== Extract ==

+--

Taylor Swifts’ “Maroon” Lyrics Meaning

Two of the main things Taylor Swift is known for as an artist is incorporating her love life into song and using symbols like colors to represent different types of emotions. So what we have here is a piece that many feel, once again, harps back to Tay Tay’s romantic history.

You can view the lyrics, alternate interprations and sheet music for Taylor Swift's Maroon at Lyrics.org.

One of the reasons Swift’s love life has been so well preserved, at least in theory, is because of the minute type of details her lyrics tend to feature. Indeed in analyzing the lyrics of songs such as this one, a listener has no choice but to conclude that Taylor is either referencing direct personal experiences or has to be like the most-imaginative songwriter in industry history.

But with all of the gushing aside, there really isn’t any consensus, as with some of her prior works, as to which of the songstress’s exes this track may be about. Also, there’s no clear evidence that this narrative is based on her real life. 

When you cast aside such speculations, what we’re dealing with here can be classified as a song of heartbreak, though again, one coming to us via the Taylor Swift gang.

So if a listener so desires, he or she can dive into the deeper interpretations of this song. But doing so is not absolutely necessary in the name of understanding it. And that’s mainly due to the fact that the bridge drives home the notion that the addressee is the vocalist’s ex, and the latter feels cheated, if you will, that the two of them are no longer together. After all, as revealed in the second verse, Taylor did ‘give up rubies’ in the process.

Meaning of “Maroon”

+--

== Task 1 ==
In the article on "Maroon," what does the second verse reveal that Taylor gave up?
== Task 2 ==
Write the next part of the article on "Maroon," beginning with the section under its final heading.
The saved entries are separate material and have no connection to the article on "Maroon."

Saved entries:
+--

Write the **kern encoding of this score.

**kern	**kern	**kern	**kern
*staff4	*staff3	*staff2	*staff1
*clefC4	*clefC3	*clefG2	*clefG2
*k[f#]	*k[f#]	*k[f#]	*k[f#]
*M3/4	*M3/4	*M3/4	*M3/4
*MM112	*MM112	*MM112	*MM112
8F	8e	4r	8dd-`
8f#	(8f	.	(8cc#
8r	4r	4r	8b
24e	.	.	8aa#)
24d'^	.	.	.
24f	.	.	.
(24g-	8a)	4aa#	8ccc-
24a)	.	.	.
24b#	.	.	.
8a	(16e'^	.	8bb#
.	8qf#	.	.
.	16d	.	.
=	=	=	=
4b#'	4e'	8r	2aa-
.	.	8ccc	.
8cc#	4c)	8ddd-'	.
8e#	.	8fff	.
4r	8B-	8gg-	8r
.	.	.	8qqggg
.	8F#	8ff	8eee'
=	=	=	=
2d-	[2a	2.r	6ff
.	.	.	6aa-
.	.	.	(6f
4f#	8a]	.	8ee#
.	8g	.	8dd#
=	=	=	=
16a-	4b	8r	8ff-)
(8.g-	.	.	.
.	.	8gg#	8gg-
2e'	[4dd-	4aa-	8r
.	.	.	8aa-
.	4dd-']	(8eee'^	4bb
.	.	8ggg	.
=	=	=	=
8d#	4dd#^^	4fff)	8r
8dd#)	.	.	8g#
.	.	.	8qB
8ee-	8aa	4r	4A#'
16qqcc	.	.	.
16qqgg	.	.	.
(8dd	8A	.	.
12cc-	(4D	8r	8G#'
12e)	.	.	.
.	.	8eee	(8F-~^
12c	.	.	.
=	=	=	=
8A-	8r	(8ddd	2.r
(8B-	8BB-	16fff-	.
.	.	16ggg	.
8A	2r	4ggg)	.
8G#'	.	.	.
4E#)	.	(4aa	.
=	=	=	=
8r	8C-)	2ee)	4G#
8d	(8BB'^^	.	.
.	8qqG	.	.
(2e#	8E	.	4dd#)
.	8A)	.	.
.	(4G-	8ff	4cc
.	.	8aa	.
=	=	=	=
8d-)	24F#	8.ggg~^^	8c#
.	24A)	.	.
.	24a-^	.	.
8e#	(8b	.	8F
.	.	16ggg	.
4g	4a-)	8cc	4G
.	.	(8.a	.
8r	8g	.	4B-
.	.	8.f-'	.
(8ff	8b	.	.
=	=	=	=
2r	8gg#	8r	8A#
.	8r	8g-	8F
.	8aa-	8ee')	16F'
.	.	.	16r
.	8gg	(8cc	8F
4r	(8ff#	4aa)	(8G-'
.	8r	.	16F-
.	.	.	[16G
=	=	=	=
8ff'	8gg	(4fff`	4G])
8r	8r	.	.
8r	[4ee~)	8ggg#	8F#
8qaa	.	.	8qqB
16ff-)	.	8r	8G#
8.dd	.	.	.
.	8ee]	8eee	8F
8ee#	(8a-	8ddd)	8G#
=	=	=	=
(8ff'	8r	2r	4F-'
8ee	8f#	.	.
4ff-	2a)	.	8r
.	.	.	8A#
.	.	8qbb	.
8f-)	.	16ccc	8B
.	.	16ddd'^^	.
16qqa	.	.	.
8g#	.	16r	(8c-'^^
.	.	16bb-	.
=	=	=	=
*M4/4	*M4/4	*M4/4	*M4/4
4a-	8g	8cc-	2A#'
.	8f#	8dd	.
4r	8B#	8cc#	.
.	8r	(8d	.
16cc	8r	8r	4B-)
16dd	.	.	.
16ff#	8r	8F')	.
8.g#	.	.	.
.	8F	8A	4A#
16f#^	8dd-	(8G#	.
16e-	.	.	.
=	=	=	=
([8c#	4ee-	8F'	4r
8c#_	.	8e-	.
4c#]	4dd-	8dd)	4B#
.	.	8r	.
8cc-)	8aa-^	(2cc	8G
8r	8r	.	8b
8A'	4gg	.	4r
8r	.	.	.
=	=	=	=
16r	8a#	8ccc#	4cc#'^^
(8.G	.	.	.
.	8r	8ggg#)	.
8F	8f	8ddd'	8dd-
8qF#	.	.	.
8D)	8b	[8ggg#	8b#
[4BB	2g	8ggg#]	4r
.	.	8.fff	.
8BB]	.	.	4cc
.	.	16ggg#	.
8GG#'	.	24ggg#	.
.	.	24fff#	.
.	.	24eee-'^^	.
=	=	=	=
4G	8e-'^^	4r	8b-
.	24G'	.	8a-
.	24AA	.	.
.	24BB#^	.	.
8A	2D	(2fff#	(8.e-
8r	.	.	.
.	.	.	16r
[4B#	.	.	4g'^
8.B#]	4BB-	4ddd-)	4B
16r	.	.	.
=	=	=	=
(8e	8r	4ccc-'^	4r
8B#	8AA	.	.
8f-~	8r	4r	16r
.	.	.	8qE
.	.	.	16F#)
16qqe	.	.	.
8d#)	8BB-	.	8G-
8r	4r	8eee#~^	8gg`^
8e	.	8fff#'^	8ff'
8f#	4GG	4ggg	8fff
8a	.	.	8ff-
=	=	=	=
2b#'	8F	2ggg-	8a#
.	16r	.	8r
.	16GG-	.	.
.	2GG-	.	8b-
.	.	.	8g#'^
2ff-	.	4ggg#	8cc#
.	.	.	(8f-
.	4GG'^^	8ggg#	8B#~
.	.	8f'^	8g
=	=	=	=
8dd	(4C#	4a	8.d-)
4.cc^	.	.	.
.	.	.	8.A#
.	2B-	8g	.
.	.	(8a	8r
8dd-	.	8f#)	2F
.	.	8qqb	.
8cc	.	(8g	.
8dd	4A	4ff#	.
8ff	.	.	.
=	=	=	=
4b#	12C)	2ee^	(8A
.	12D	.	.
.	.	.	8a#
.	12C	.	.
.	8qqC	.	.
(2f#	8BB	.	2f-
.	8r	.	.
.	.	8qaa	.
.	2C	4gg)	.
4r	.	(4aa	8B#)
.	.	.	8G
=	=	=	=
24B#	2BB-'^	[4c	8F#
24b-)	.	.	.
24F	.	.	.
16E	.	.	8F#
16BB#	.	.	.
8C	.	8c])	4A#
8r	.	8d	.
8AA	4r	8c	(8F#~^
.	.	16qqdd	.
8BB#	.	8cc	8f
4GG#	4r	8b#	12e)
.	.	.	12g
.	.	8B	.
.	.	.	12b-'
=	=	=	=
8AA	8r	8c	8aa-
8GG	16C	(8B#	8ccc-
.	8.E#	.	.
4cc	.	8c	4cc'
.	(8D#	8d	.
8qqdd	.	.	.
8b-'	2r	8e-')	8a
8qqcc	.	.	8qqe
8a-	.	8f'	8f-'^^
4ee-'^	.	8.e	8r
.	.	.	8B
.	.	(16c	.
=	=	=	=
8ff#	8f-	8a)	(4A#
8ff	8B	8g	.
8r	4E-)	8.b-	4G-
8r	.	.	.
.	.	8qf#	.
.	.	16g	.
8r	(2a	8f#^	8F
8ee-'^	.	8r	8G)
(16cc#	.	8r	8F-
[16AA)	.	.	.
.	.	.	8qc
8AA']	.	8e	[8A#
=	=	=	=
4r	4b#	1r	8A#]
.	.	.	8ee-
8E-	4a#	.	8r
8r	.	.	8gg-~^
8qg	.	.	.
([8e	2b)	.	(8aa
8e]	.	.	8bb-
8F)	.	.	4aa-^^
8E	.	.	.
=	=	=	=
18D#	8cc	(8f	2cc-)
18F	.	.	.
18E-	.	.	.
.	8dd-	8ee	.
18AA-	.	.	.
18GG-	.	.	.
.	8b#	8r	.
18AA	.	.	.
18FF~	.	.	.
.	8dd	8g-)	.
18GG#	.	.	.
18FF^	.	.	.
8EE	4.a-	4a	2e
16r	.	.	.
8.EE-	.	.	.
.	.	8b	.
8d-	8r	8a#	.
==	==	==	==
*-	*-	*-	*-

+--

== Response 1 ==
She gave up rubies.

== Response 2 ==
At the end of the day, we have to thank a number of music analysts we interviewed because if not for their in-depth examination as to what the color maroon represents, Swift may have still thrown us for a loop.  That is to say that by the looks of thing, “maroon” actually has two different meanings in this song.

Going back to the aforenoted analysts’ explanation, what they have revealed is that more generally, in the eyes of Taylor, the color red represents, most simply put, passion, whether it be of the good or bad variety.

And what we are suggesting is that Taylor references both extremes, i.e. love and hate, in the chorus, though using the general symbol.

The first time she mentions “maroon” in the chorus, it is obviously (when you also take the first verse into consideration) a reference to being in love. 

But the second time she utilizes it, it rather serves as a symbol of being caught up in the passion of hate, if you will. And that’s because the second half of the chorus, leading into the second verse, rather focuses on the discontent that grew in her relationship with the addressee. 

With that theory in tow, it may even be that there are references to her being the victim of domestic violence, since there is a mention of ‘the mark on her collarbone’ during the part of the chorus that speaks to the uneasiness and alienation that “grew between” the couple.

Lyrics of Taylor Swift's "Maroon"

Release of “Maroon”

Taylor Swift did not reveal the tracklist of “Midnights”, the album this song is derived from, all at once, instead opting to make the name of each individual track known gradually. Also, she did not do so chronologically but rather “by spinning a bingo cage” full of ‘lottery balls’. 

Therefore, even though Maroon was released on 21 October 2022 with the album at large, fans have been privy to its title since the end of September.

This is the second song/track on the playlist of “Midnights”.

Upon issuance, this song was played well over 14,000,000 times on Spotify in a single day. This made “Maroon” rank amongst both the biggest debuts and single-day stream numbers in the platform’s history.


Taylor Swift wrote and produced “Maroon” with the musician who held her down throughout the creation “Midnights”, that being Jack Antonoff.


Noteworthy Observation

With “Maroon”, fans have praised how Swift has been able to describe her emotions with colors, making the track the album’s “dark horse”. Fans compared it to “Red”, where the love she felt was described as youthful and passionate. However, “Maroon” sees Swift describing love now with more maturity.

Owing to this, fans see “Maroon” like the older sibling to “Red”.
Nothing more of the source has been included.